First micrometeoroid impact hits James Webb Space Telescope just months into flight

Meghan Bartels
Wed, 08 Jun 2022 22:00 UTC

James Webb Space Telescope
© Northrop Grumman
An artist's depiction of the James Webb Space Telescope at work.
NASA's next-generation space observatory has sustained its first noticeable micrometeoroid impact less than six months after launch, but the agency isn't too concerned.

The James Webb Space Telescope, also known as Webb or JWST, launched on Dec. 25, 2021. It has spent the intervening months trekking out to its deep-space post and preparing for science observations, a complicated process that has gone remarkably smoothly; recently, NASA said it expects to unveil the first science-quality images from the telescope on July 12.

Now, the agency announced on Wednesday (June 8) that the observatory has experienced its first few impacts from tiny pieces of space debris called micrometeoroids. But don't panic: Neither the observatory's schedule nor its scientific legacy is expected to suffer.

"With Webb's mirrors exposed to space, we expected that occasional micrometeoroid impacts would gracefully degrade telescope performance over time," Lee Feinberg, Webb optical telescope element manager at NASA's Goddard Space Flight Center in Maryland, said in the statement. "Since launch, we have had four smaller measurable micrometeoroid strikes that were consistent with expectations, and this one more recently that is larger than our degradation predictions assumed."

The most serious of the impacts occurred between May 23 and May 25 and affected the C3 segment of the 18-piece gold-plated hexagonal primary mirror, according to the statement.

All spacecraft are expected to experience and designed to withstand micrometeoroid impacts, and JWST is no different. The observatory's engineers even subjected mirror samples to real impacts to understand how such events might affect the mission's science.

However, the recent impact was larger than those that mission personnel had modeled or could test on the ground, according to the statement.

Despite the impact coming so early in the observatory's tenure, NASA officials are confident that the $10 billion telescope will still perform adequately.

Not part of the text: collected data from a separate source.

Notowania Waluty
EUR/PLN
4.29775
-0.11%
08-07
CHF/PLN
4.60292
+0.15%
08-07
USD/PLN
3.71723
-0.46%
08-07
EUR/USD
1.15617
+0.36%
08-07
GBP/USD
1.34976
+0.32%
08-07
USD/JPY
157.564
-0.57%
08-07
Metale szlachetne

Comment: They're 'confident' despite the impact being much larger and coming earlier than they'd expected: Russian space surveillance station records space activity surge in 2021

"We always knew that Webb would have to weather the space environment, which includes harsh ultraviolet light and charged particles from the sun, cosmic rays from exotic sources in the galaxy, and occasional strikes by micrometeoroids within our solar system," Paul Geithner, technical deputy project manager at NASA Goddard, said in the statement. "We designed and built Webb with performance margin — optical, thermal, electrical, mechanical — to ensure it can perform its ambitious science mission even after many years in space."

In addition, JWST launched with its optics in even better shape than the agency bargained for, officials noted in the statement.

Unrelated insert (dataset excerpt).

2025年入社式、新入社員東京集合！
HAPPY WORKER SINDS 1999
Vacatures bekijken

Some micrometeoroid impacts can be predicted, officials wrote. For example, when the spacecraft is set to fly through known meteor showers, personnel can maneuver JWST's optical systems into safety for these events. However, the recent impact was not part of such a meteor shower and the statement classified it as "an unavoidable chance event."

After an impact occurs, engineers can individually adjust the 18 primary mirror segments on the observatory to keep the mirror as a whole finely tuned.

As the JWST team continues to evaluate the impact, NASA is focused on better understanding both the particular event and the environment that the observatory will experience throughout its mission. The telescope is orbiting what scientists call the Earth-sun Lagrange point 2, located nearly 1 million miles (1.5 million kilometers) away from Earth in the direction opposite the sun.

"We will use this flight data to update our analysis of performance over time and also develop operational approaches to assure we maximize the imaging performance of Webb to the best extent possible for many years to come," Feinberg said.